__TRY IT__: Extract only the lines running from the top of the entries to the line that holds "models in Antimony". Include that line and omit the pictures.

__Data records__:
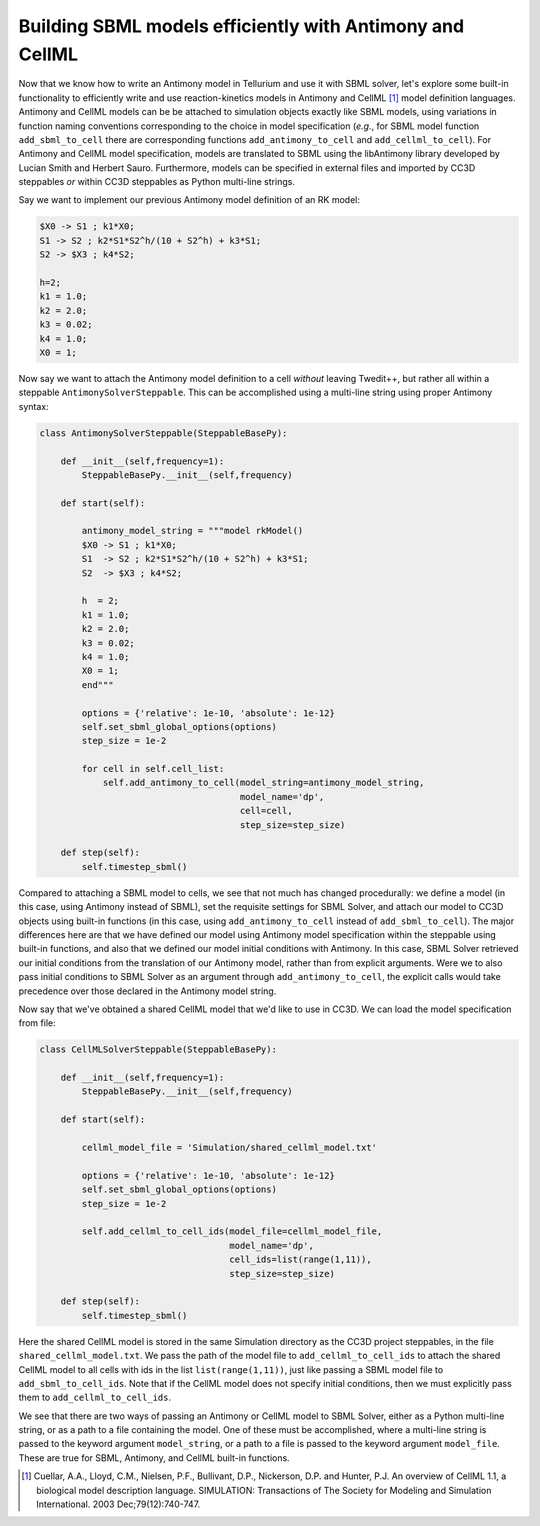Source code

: Building SBML models efficiently with Antimony and CellML
=========================================================

Now that we know how to write an Antimony model in Tellurium and use it with SBML solver,
let's explore some built-in functionality to efficiently write and use reaction-kinetics
models in Antimony and CellML [1]_ model definition languages. Antimony and CellML models can be
be attached to simulation objects exactly like SBML models, using variations in function naming
conventions corresponding to the choice in model specification (*e.g.*, for SBML model function
``add_sbml_to_cell`` there are corresponding functions ``add_antimony_to_cell`` and
``add_cellml_to_cell``). For Antimony and CellML model specification, models are translated to SBML using the libAntimony
library developed by Lucian Smith and Herbert Sauro. Furthermore, models can be specified in
external files and imported by CC3D steppables *or* within CC3D steppables as Python
multi-line strings.

Say we want to implement our previous Antimony model definition of an RK model:

.. code-block:: c++

    $X0 -> S1 ; k1*X0;
    S1 -> S2 ; k2*S1*S2^h/(10 + S2^h) + k3*S1;
    S2 -> $X3 ; k4*S2;

    h=2;
    k1 = 1.0;
    k2 = 2.0;
    k3 = 0.02;
    k4 = 1.0;
    X0 = 1;

Now say we want to attach the Antimony model definition to a cell *without* leaving
Twedit++, but rather all within a steppable ``AntimonySolverSteppable``. This can be
accomplished using a multi-line string using proper Antimony syntax:

.. code-block:: python

    class AntimonySolverSteppable(SteppableBasePy):

        def __init__(self,frequency=1):
            SteppableBasePy.__init__(self,frequency)

        def start(self):

            antimony_model_string = """model rkModel()
            $X0 -> S1 ; k1*X0;
            S1  -> S2 ; k2*S1*S2^h/(10 + S2^h) + k3*S1;
            S2  -> $X3 ; k4*S2;

            h  = 2;
            k1 = 1.0;
            k2 = 2.0;
            k3 = 0.02;
            k4 = 1.0;
            X0 = 1;
            end"""

            options = {'relative': 1e-10, 'absolute': 1e-12}
            self.set_sbml_global_options(options)
            step_size = 1e-2

            for cell in self.cell_list:
                self.add_antimony_to_cell(model_string=antimony_model_string,
                                          model_name='dp',
                                          cell=cell,
                                          step_size=step_size)

        def step(self):
            self.timestep_sbml()

Compared to attaching a SBML model to cells, we see that not much has changed
procedurally: we define a model (in this case, using Antimony instead of SBML), set the
requisite settings for SBML Solver, and attach our model to CC3D objects using built-in
functions (in this case, using ``add_antimony_to_cell`` instead of ``add_sbml_to_cell``). The
major differences here are that we have defined our model using Antimony model specification
within the steppable using built-in functions, and also that we defined our model initial
conditions with Antimony. In this case, SBML Solver retrieved our initial conditions from the
translation of our Antimony model, rather than from explicit arguments. Were we to also pass
initial conditions to SBML Solver as an argument through ``add_antimony_to_cell``, the
explicit calls would take precedence over those declared in the Antimony model string.

Now say that we've obtained a shared CellML model that we'd like to use in CC3D. We can
load the model specification from file:

.. code-block:: python

    class CellMLSolverSteppable(SteppableBasePy):

        def __init__(self,frequency=1):
            SteppableBasePy.__init__(self,frequency)

        def start(self):

            cellml_model_file = 'Simulation/shared_cellml_model.txt'

            options = {'relative': 1e-10, 'absolute': 1e-12}
            self.set_sbml_global_options(options)
            step_size = 1e-2

            self.add_cellml_to_cell_ids(model_file=cellml_model_file,
                                        model_name='dp',
                                        cell_ids=list(range(1,11)),
                                        step_size=step_size)

        def step(self):
            self.timestep_sbml()

Here the shared CellML model is stored in the same Simulation directory as the CC3D project
steppables, in the file ``shared_cellml_model.txt``. We pass the path of the model file to
``add_cellml_to_cell_ids`` to attach the shared CellML model to all cells with ids in the
list ``list(range(1,11))``, just like passing a SBML model file to ``add_sbml_to_cell_ids``.
Note that if the CellML model does not specify initial conditions, then we must explicitly
pass them to ``add_cellml_to_cell_ids``.

We see that there are two ways of passing an Antimony or CellML model to SBML Solver, either
as a Python multi-line string, or as a path to a file containing the model. One of these
must be accomplished, where a multi-line string is passed to the keyword argument
``model_string``, or a path to a file is passed to the keyword argument ``model_file``. These
are true for SBML, Antimony, and CellML built-in functions.

.. [1]
   Cuellar, A.A., Lloyd, C.M., Nielsen, P.F., Bullivant, D.P., Nickerson, D.P. and Hunter, P.J. An overview of CellML 1.1, a biological model description language. SIMULATION: Transactions of The Society for Modeling and Simulation International. 2003 Dec;79(12):740-747.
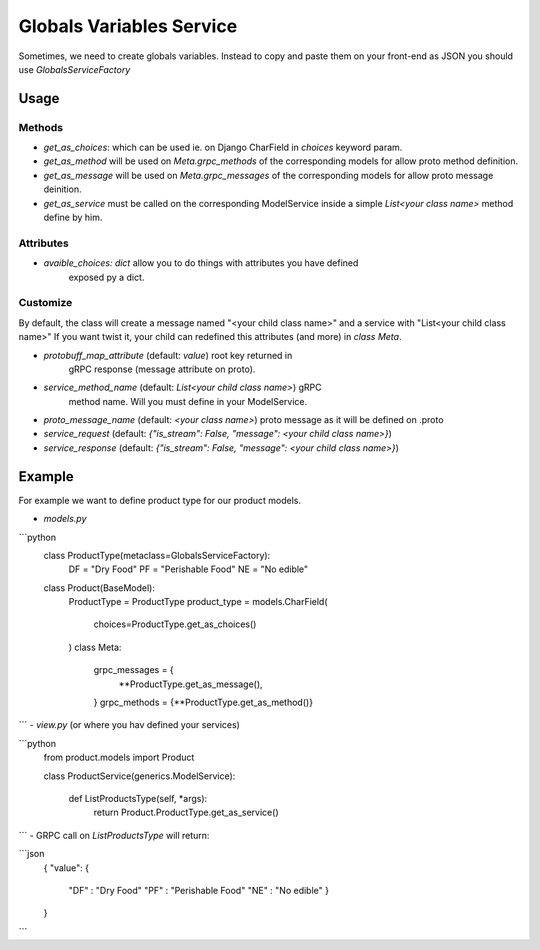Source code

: .. hardcoded_variables_service:

Globals Variables Service
===========================

Sometimes, we need to create globals variables. Instead to copy and paste them on your front-end as JSON
you should use `GlobalsServiceFactory`

Usage
-------

Methods
^^^^^^^^^

- `get_as_choices`: which can be used ie. on Django CharField in `choices` keyword param.

- `get_as_method` will be used on `Meta.grpc_methods` of the corresponding models
  for allow proto method definition.

- `get_as_message` will be used on `Meta.grpc_messages` of the corresponding
  models for allow proto message deinition.

- `get_as_service` must be called on the corresponding ModelService inside a
  simple `List<your class name>` method define by him. 

Attributes
^^^^^^^^^^^^

- `avaible_choices: dict` allow you to do things with attributes you have defined
    exposed py a dict.

Customize
^^^^^^^^^^^^

By default, the class will create a message named "<your child class name>" and a service with "List<your child class name>"
If you want twist it, your child can redefined this attributes (and more) in `class Meta`.


- `protobuff_map_attribute` (default: `value`) root key returned in
    gRPC response (message attribute on proto).

- `service_method_name` (default: `List<your child class name>`) gRPC
    method name. Will you must define in your ModelService.

- `proto_message_name` (default: `<your class name>`) proto message as it will be defined on .proto

- `service_request` (default: `{"is_stream": False, "message": <your child class name>}`) 

- `service_response` (default: `{"is_stream": False, "message": <your child class name>}`)



Example
---------

For example we want to define product type for our product models. 

- `models.py`

```python
    class ProductType(metaclass=GlobalsServiceFactory):
        DF = "Dry Food"
        PF = "Perishable Food"
        NE = "No edible"

    class Product(BaseModel):
        ProductType = ProductType
        product_type = models.CharField(
            choices=ProductType.get_as_choices()
        )
        class Meta:
            grpc_messages = {
                **ProductType.get_as_message(),
            }
            grpc_methods = {**ProductType.get_as_method()}

```
- `view.py` (or where you hav defined your services)

```python
    from product.models import Product

    class ProductService(generics.ModelService):

        def ListProductsType(self, *args):
            return Product.ProductType.get_as_service()
```
- GRPC call on `ListProductsType` will return:

```json
    {
    "value": {
        "DF" : "Dry Food"
        "PF" : "Perishable Food"
        "NE" : "No edible"
        }
    }
```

__RESPONSE__:
Source code

: Building SBML models efficiently with Antimony and CellML
=========================================================

Now that we know how to write an Antimony model in Tellurium and use it with SBML solver,
let's explore some built-in functionality to efficiently write and use reaction-kinetics
models in Antimony and CellML [1]_ model definition languages. Antimony and CellML models can be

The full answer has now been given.